Testo di lettura:

══════

Oriani e la narrazione della nuova Italia

Oriani e la narrazione della nuova Italia

Nella cultura del secondo Ottocento, Oriani e Carducci sono responsabili dell'elaborazione di una logica populista, per molti aspetti simmetrica, nella quale gli strumenti della comunicazione e della scrittura letteraria concorrono al disegno della "costruzione di un popolo". Mentre Carducci conquistò nell'età umbertina il centro del canone, Oriani fu un escluso e un solitario murato nella marginalità della provincia. Ma per la generazione successiva, investita dalle filosofie della crisi, i rapporti si rovesciarono e lo scrittore romagnolo divenne il precursore del nazionalismo (più tardi del fascismo) e della guerra coloniale. Il volume presenta una prospettiva complessiva sulle opere di Oriani inscritte nella nascente tradizione dell'Italia postunitaria. Uno sguardo attento è rivolto alla produzione giovanile, nel clima di sperimentazione e ricerca formale degli anni Settanta, caratterizzati dalla diffusione del feuilleton, dallo sviluppo dell'industria editoriale, dalla professionalizzazione del giornalismo. L'analisi insiste sull'evoluzione ideologica e stilistica in relazione al mutare del contesto storico, fino alla rigorosa evidenza espressiva dei romanzi della maturità, in particolare "Vortice e gelosia".

══════

Consegna: Traduci in inglese questa frase del testo su Oriani: «Mentre Carducci conquistò nell'età umbertina il centro del canone, Oriani fu un escluso e un solitario murato nella marginalità della provincia.» Le righe seguenti sono materiale a sé, separato dal testo.

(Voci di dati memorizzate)
══════

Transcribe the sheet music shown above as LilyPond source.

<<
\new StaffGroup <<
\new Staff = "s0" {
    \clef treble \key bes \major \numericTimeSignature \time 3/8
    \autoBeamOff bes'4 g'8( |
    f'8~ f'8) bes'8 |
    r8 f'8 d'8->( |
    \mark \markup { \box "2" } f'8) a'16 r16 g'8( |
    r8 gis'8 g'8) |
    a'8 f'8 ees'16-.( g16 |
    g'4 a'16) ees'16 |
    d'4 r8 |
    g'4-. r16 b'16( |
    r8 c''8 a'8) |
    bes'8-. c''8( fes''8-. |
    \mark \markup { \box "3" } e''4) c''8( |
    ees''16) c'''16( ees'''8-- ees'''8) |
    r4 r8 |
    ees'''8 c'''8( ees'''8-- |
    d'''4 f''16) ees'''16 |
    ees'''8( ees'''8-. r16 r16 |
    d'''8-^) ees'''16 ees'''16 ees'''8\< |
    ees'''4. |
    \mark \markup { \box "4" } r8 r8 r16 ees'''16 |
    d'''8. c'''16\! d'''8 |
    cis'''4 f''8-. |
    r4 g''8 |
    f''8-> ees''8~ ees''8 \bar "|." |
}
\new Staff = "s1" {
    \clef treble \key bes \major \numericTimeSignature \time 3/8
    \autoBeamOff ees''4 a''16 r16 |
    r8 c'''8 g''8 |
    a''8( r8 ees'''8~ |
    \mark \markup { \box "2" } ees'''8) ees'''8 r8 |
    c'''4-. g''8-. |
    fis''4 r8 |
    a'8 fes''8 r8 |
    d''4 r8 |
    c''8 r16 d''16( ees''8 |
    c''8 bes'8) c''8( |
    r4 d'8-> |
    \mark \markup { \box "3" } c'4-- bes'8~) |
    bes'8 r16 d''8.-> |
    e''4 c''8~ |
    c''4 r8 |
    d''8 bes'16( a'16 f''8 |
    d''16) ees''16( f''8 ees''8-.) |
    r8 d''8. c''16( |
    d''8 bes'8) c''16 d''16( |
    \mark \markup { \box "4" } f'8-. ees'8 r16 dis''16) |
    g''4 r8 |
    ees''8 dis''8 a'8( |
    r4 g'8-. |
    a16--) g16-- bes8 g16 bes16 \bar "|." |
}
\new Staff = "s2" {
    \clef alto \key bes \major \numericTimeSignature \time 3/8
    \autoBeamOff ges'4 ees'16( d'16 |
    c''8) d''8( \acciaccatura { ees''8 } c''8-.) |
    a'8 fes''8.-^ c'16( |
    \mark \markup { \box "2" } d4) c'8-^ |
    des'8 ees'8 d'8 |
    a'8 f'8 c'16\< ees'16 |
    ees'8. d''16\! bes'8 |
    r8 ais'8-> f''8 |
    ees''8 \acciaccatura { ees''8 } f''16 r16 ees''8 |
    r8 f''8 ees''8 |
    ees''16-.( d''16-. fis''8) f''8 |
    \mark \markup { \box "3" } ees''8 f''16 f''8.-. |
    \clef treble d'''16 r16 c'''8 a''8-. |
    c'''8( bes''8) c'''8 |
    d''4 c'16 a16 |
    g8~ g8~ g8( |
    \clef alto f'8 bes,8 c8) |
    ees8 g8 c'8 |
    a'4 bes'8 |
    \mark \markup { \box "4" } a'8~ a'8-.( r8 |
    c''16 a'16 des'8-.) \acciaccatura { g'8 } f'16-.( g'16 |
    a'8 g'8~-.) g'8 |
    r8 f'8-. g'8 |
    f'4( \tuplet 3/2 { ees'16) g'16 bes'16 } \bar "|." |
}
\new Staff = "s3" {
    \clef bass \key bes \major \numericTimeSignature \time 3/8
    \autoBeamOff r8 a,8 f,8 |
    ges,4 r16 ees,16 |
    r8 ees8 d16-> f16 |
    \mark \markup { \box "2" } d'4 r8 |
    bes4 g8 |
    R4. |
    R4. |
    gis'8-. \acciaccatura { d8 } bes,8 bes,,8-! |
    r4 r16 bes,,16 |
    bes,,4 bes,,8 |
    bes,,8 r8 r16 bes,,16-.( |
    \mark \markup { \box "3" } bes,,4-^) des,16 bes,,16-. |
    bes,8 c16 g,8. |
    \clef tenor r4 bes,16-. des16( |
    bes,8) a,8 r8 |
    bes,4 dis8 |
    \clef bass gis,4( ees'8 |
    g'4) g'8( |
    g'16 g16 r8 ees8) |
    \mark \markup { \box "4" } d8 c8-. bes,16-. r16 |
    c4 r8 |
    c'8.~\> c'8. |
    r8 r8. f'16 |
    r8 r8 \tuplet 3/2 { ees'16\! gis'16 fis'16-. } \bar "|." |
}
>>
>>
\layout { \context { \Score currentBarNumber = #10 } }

══════

Risposta: While Carducci won the center of the canon in the Umbertine age, Oriani was an outcast and a loner walled up in the marginality of the provinces.